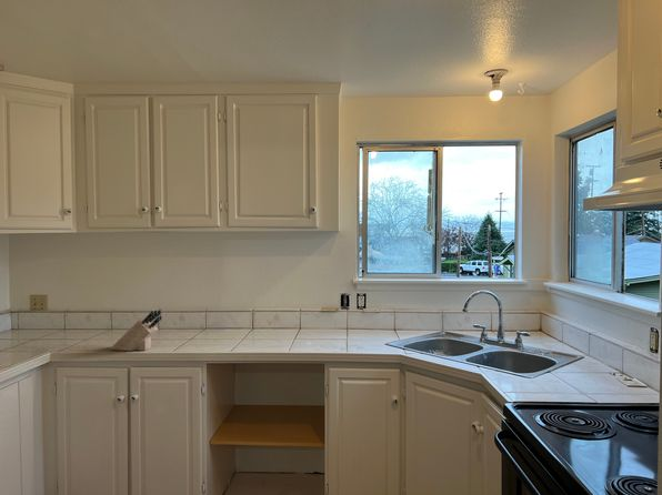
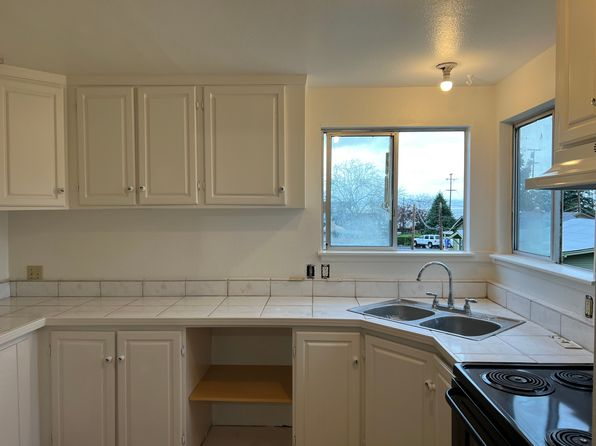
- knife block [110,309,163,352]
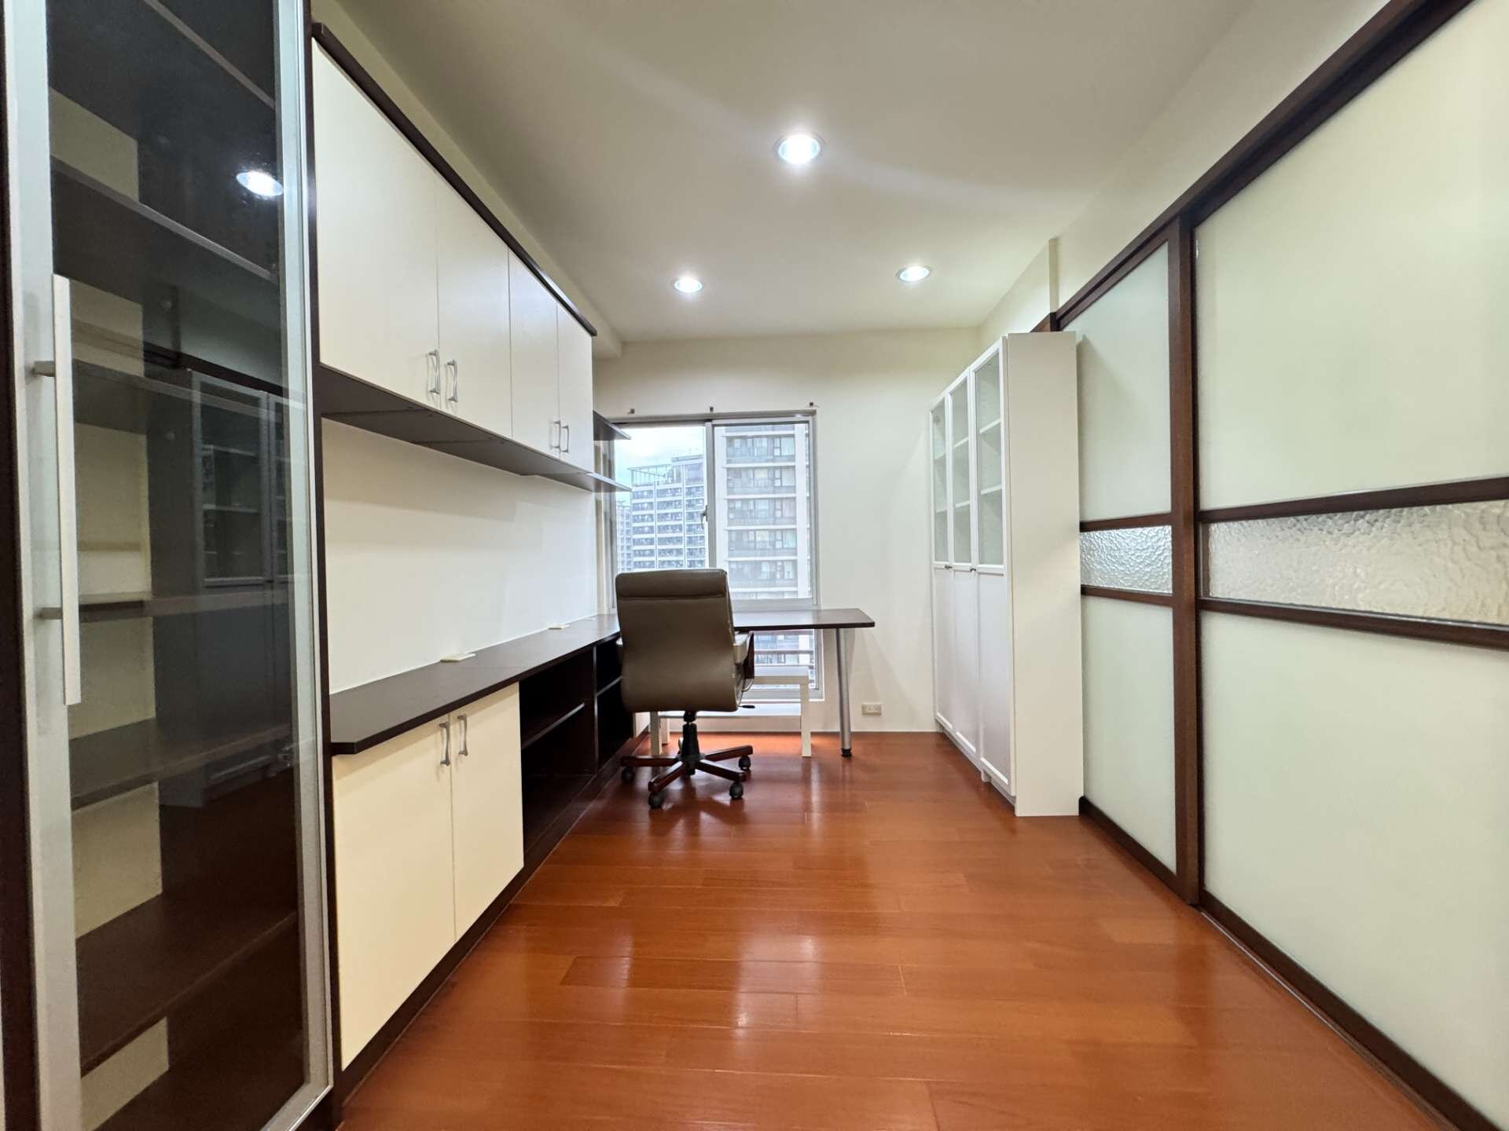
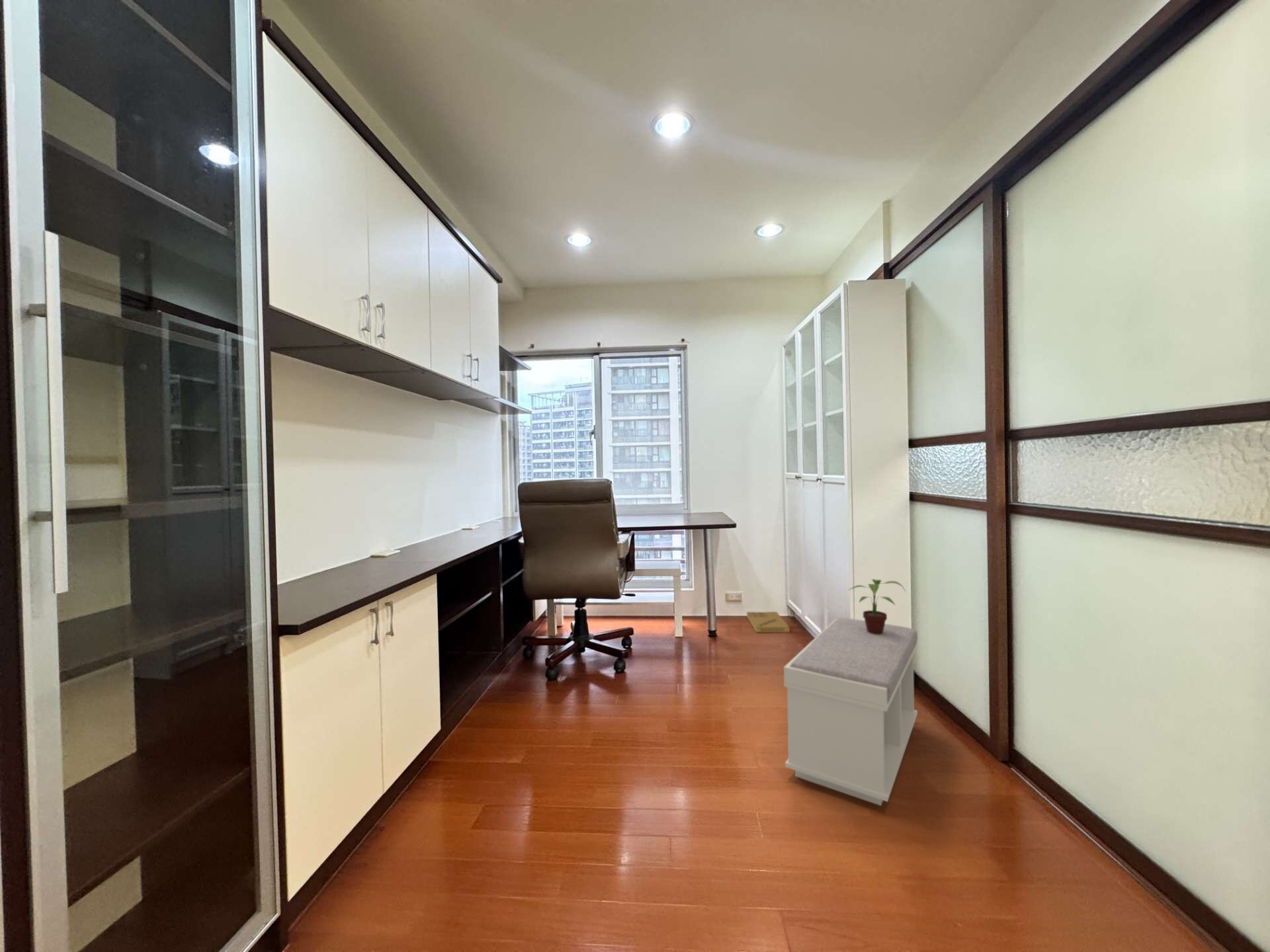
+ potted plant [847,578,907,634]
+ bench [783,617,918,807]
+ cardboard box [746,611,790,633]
•••
:: EXERCISE OBJECTIVE ::
Write out the full listing verbatim, excluding its pictures.

:: ANSWER TO THE PROBLEM ::
- knife block [110,309,163,352]
+ potted plant [847,578,907,634]
+ bench [783,617,918,807]
+ cardboard box [746,611,790,633]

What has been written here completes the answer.